Sunday, June 12, 2011

Very thoughtful review by Old English Rose:
Morgan, or Anna as she begins the story, is a surprisingly complex character who develops convincingly throughout the course of the novel. She starts out curious, questioning and vulnerable but quickly acquires a steely resolve and an adult mindset as she is forced to mature by her circumstances. She’s so controlled and self-sufficient for much of the book that I don’t find her a particularly sympathetic character, but she’s still really interesting and a great strong female protagonist for a young adult story. I thought it was particularly poignant and a clever touch that what she works towards in Ireland, unification under one High King, is exactly what Arthur later works towards in Britain.

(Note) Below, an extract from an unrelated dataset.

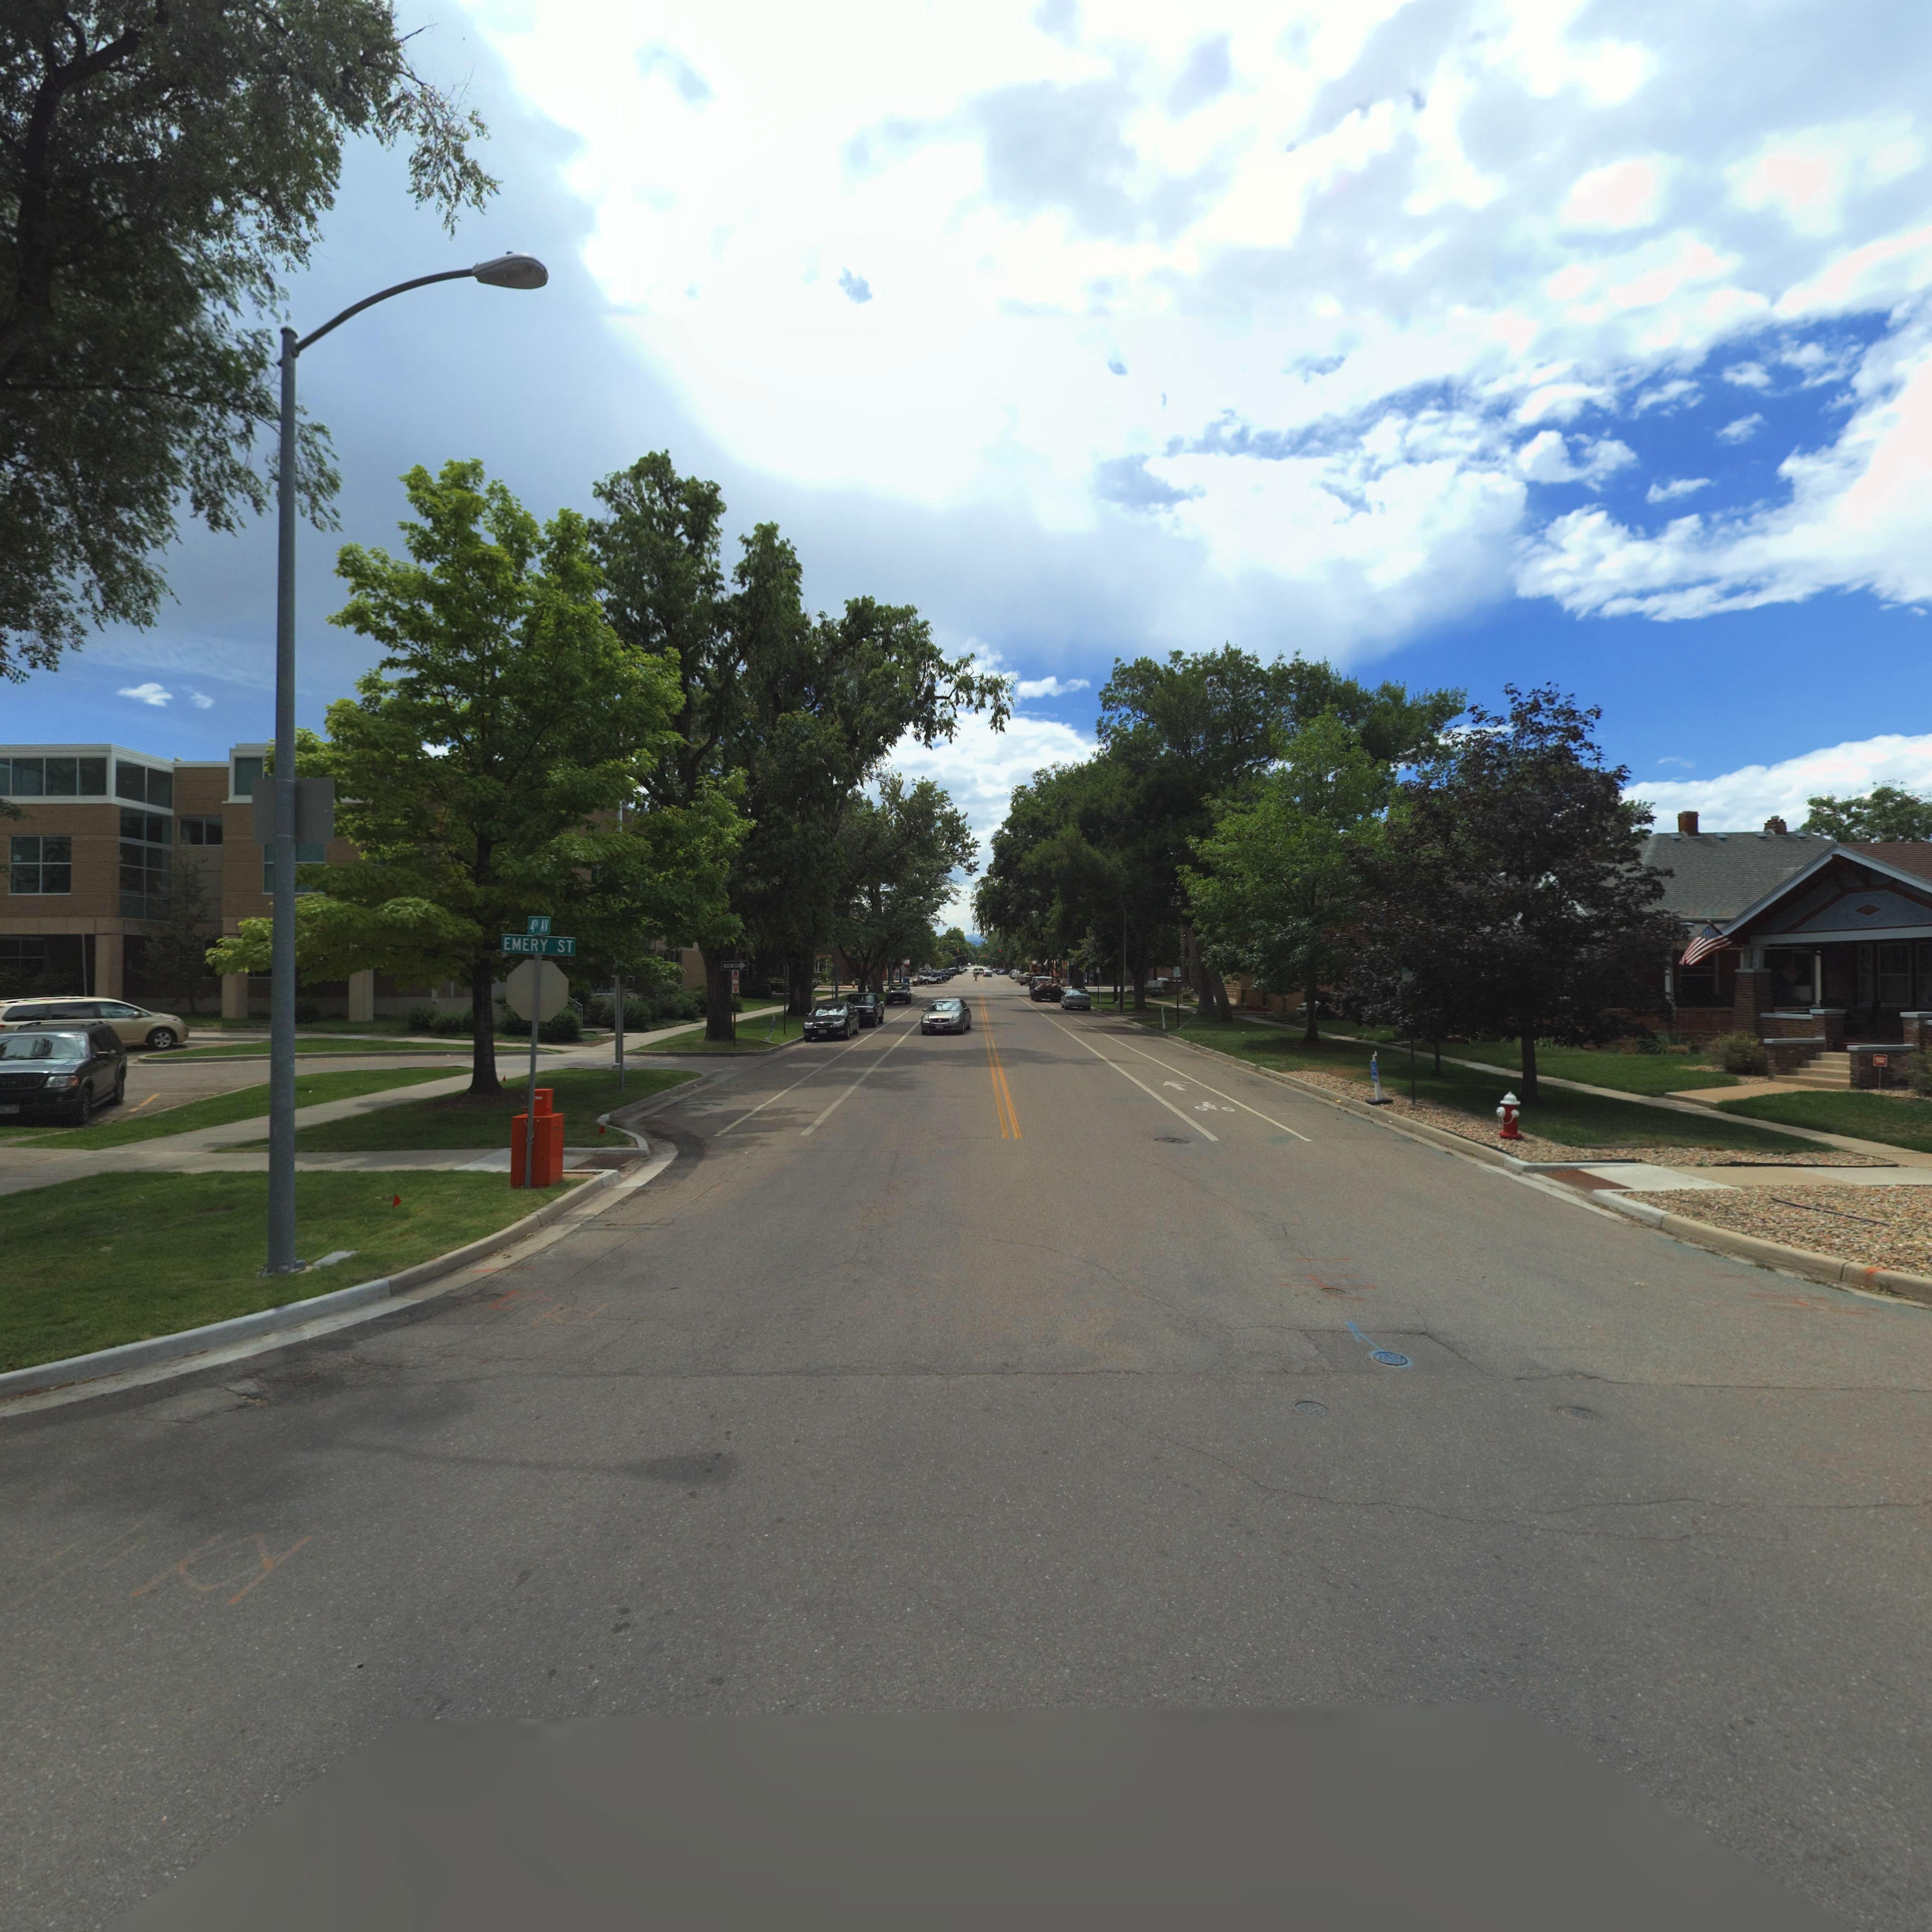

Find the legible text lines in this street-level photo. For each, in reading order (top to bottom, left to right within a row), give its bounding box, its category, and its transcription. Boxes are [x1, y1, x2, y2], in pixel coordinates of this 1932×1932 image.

[529, 919, 549, 933] StreetName: 4TH AV
[503, 936, 573, 953] StreetName: EMERY ST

She objects to my putting pelicans in the Irish sea. She's probably right about that. I was trying to show the Irish Sea before it was fished out, and I'm pretty confident there were flocks of sea birds out there in 500 AD. But they were probably not pelicans, which tend to keep to the Mediterranean in Europe.

However, I did not put Morgan's three-toed horse in recklessly. Caesar had a three-toed horse, according to Suetonius, and Alexander's horse Bucephalos was supposedly three-toed. Snakes are sometimes born with atavistic hind limbs, and sperm whales rarely (1 in 5000) with hip bones. The genome has the information, but other genes suppress its expression. Presumably horses have the genes for three toes, but also genes that suppress the expression of any but the middle toe.